**Texto da página:**
_ _ _ _ _

A capacidade produtiva no Brasil seguiu o desenvolvimento das forças produtivas e somente por meio do crédito ampliado a indústria de transformação pôde garantir o escoamento de mercadorias, fortalecendo um ciclo aparentemente virtuoso nas condições internas do capitalismo. Porém, as forças produtivas locais não estão alijadas do processo de decadência do valor em âmbito global. É o sistema global que agora cobra a conta desse aumento de crédito que aparentemente alavancou a estrutura produtiva. Mas é preciso ressaltar que não foi por meio da ampliação da base do valor e sim por meio do financiamento da produtividade.

Uma vez que o mais-valor relativo não é capaz de nutrir a base do valor, a tendência estratégica dos gestores do capital parece indicar a tentativa de retomada das formas de exploração absoluta a fim de reverter o quadro de destruição do capital global que se sustenta por meio do aumento fictício de si mesmo. E o Brasil está no meio do caminho, é preciso retomar a exploração com base no tempo excedente de trabalho vivo.

_ _ _ _ _

**Seção de dados:**
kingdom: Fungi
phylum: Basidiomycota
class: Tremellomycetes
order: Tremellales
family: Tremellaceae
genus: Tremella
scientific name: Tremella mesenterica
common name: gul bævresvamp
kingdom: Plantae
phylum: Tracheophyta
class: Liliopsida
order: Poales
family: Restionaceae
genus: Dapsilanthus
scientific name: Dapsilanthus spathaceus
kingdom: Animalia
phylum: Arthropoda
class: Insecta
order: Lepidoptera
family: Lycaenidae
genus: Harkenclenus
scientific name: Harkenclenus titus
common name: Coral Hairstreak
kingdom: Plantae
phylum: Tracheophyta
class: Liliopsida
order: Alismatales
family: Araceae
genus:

_ _ _ _ _

**Seu objetivo:** Devolva, sem qualquer alteração, o trecho do texto da página que se inicia pelas palavras "Uma vez que" e se encerra em "de trabalho vivo.". Os dados não são necessários para esta atividade.

**Resposta à tarefa:**
Uma vez que o mais-valor relativo não é capaz de nutrir a base do valor, a tendência estratégica dos gestores do capital parece indicar a tentativa de retomada das formas de exploração absoluta a fim de reverter o quadro de destruição do capital global que se sustenta por meio do aumento fictício de si mesmo. E o Brasil está no meio do caminho, é preciso retomar a exploração com base no tempo excedente de trabalho vivo.